(Skeletal landmark data)
--------------------------------------------------
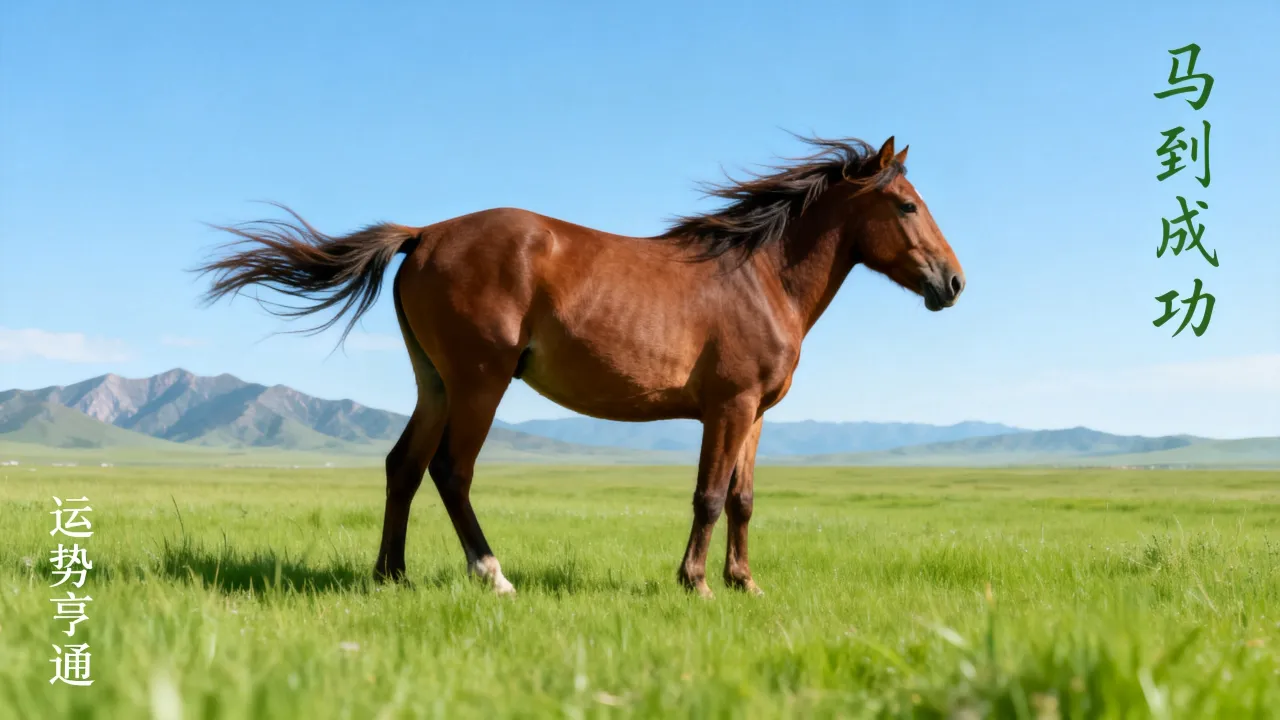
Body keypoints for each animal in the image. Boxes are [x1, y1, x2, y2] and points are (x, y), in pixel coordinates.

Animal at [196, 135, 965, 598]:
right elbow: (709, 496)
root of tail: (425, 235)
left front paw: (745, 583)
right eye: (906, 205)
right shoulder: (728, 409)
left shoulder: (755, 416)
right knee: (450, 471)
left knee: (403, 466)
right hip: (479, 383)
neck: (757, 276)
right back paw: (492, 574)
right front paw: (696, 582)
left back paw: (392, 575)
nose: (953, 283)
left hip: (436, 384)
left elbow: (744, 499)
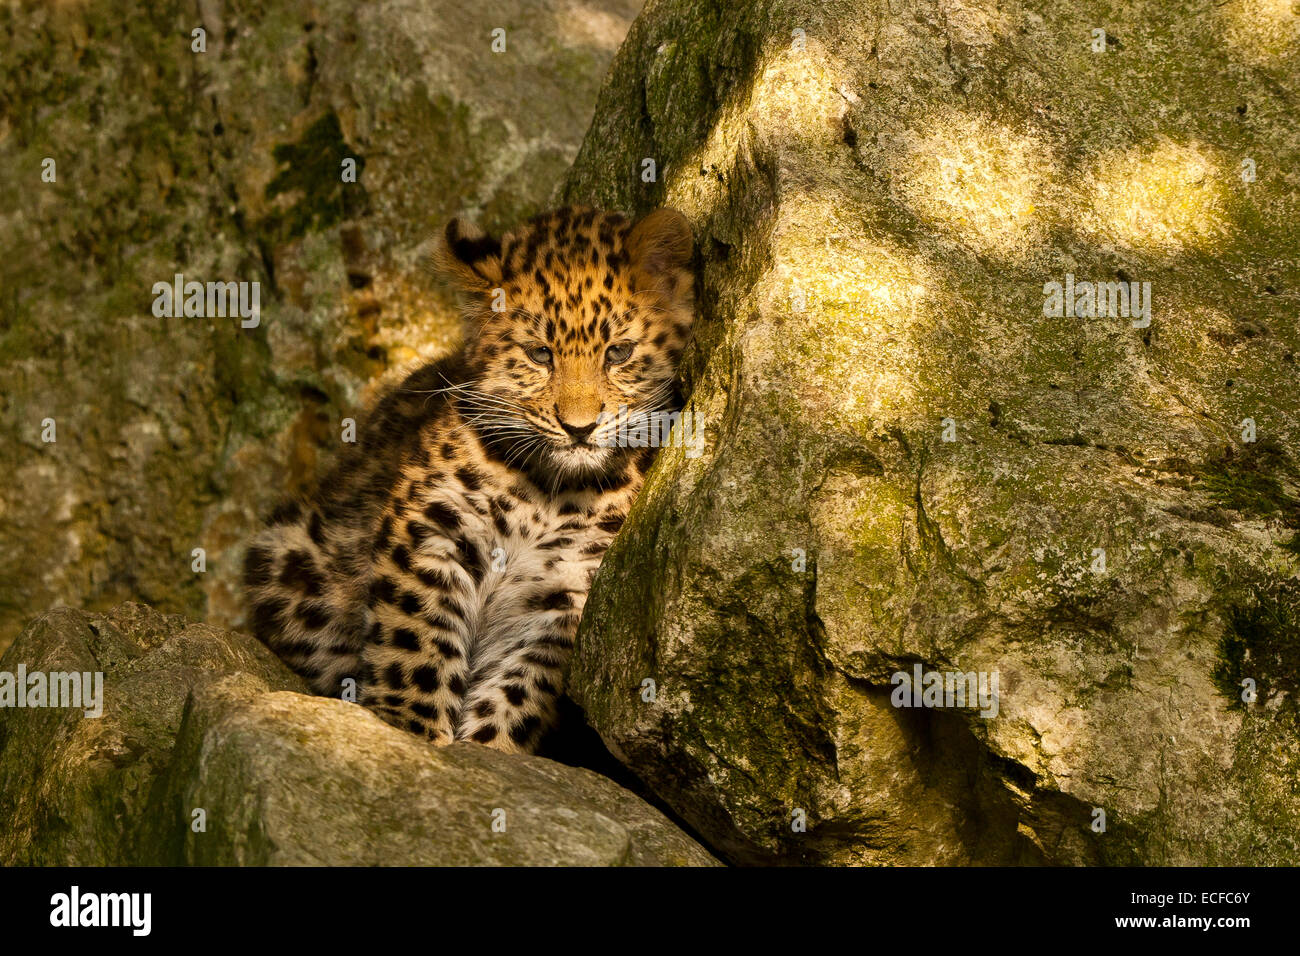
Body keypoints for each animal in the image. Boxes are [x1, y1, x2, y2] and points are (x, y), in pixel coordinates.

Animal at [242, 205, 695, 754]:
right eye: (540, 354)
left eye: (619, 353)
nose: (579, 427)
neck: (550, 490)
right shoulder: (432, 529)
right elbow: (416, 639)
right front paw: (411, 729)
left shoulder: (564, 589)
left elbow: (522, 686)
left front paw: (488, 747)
--------------------------------------------------
Work item: Which lines of the records contain the word "front"? Copy each of them.

Finished task:
left front paw: (745, 583)
right front paw: (696, 582)
right front paw: (411, 729)
left front paw: (488, 747)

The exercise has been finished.